検討用の文章:

IBM、PowerVM HypervisorとPowerVC OpenStackをアップデート
IBMがPower Systemsで最近重要視していることはLinuxベースのLとLCラインの機能強化だけのように思えるかもしれません。しかしながら、最近のTechnology Refreshのアップデートをいくつか見る限り、IBM iのショップが頼っているソフトウエア類のアップデートにも熱を入れていることが解ります。これらのアップデートにはハイパーバイザーと管理ツール、同じくIBM iの隣で稼働しているLinuxが含まれています。
IBMはPowerVMハイパーバイザーのアップデートを行っています。
詳細は以下の発表レターをご参照ください。
(http://www-01.ibm.com/common/ssi/ShowDoc.wss?docURL=/common/ssi/rep_ca/2/897/ENUS215-262/index.html&lang=en&request_locale=en#ffextalx-6)
PowerVMハイパーバイザーは、随分前に遡り、OS/400 V2.2.4でリリースされました。今回のアップデートはNovaLinkと呼ばれる新しいタイプの論理区画です。NovaLinkはOpenStackのIBM自身のPowerVCインプリメンテーションを含む種々のOpenStackのクラウド・コントローラーのインプリメンテーションと緊密に連結します。Novaは当初NASAの大型クラウドのためにNASAによって作成され、5年前OpenStackプロジェクトに寄贈されて、OpenStackのコンピュートサービスの中核となるサービスであり、主に仮装インスタンスを起動する役割を担っています。

データ抜粋:

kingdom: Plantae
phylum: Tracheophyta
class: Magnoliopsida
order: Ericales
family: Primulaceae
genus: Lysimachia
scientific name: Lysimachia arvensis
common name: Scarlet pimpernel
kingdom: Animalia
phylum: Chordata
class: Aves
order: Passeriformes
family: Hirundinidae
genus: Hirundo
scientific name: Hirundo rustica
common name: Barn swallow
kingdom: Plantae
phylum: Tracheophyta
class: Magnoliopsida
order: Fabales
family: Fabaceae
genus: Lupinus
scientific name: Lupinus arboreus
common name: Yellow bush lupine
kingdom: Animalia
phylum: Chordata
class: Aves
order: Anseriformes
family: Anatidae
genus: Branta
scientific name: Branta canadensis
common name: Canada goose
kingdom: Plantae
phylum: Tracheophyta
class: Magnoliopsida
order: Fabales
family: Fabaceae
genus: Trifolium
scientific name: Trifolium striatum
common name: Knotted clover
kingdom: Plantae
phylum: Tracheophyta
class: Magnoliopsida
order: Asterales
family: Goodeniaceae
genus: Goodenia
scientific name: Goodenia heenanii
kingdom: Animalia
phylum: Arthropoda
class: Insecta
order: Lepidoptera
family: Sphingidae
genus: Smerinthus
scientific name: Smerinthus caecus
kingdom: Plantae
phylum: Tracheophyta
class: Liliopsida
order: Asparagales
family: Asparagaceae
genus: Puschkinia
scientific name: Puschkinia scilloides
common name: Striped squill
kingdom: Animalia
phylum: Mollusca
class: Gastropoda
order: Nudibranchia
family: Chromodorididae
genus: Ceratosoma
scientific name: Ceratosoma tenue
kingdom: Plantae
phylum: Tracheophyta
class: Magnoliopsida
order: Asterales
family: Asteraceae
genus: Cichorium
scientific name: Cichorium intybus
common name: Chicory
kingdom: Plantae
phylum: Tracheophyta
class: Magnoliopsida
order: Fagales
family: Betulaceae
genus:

練習問題:
a) PowerVMのアップデートについての文章をもとに、次の問いに答えよ。
(i) 最近のTechnology Refreshのアップデートに含まれているものとして、何が挙げられているか。
(ii) PowerVMハイパーバイザーは何というバージョンでリリースされたか。
(iii) NovaがOpenStackプロジェクトに寄贈されたのは何年前か。
b) PowerVMのアップデートについての文章を、最後の文の後から書き継げ。

解答:
a)
(i) ハイパーバイザーと管理ツール、同じくIBM iの隣で稼働しているLinux
(ii) OS/400 V2.2.4
(iii) 5年前

b)
PowerVMのNovaLinkパーティションはLinuxオペレーティングシステムを稼働させ、AIXベースのVirtual I/O Server(VIOS)のように見えます。VIOSによってIBMはAIXのパーティションを使ってシステムの周辺装置に直接接続させ、VIOSのパーティションを通してOS/400あるいはIBM iをこれらの周辺装置を仮想的にリンクさせています。これによってIBMはディスク、テープ、及び他の周辺装置の全範囲に向けてIBM i用の物理的ドライバーを書く必要が有りません。NovaLinkの論理区画はPowerVCあるいは他のOpenStackのインプリメンテーションをPowerベースのシステムに接続させ、PowerVM上で稼働しているパーティションの制御を可能にします。私の推測で、IBMは説明していませんが、NovaLinkの論理区画はKVMハイパーバイザーとKVMへの命令をPowerVMへの命令に変換できるインストラクションのレイヤーを稼働させていると思われます。NovaLinkが何であれ、その目的はPower8の論理区画のスケールをより良く管理することです。NovaLinkはHardware Management Consoleの制御のもとでシステムのテクノロジー・プレビューに使用できます。しかしながら、IBMはこのプレビューがプロダクション・ユースではないとしています。NovaLinkを使用できるのはPower8マシーンのみであり、またファームウエア840リリースのレベルでなければ使用できません。他方PowerVM V2.2.4はPower7、Power7+及びPower8マシーンで稼働します。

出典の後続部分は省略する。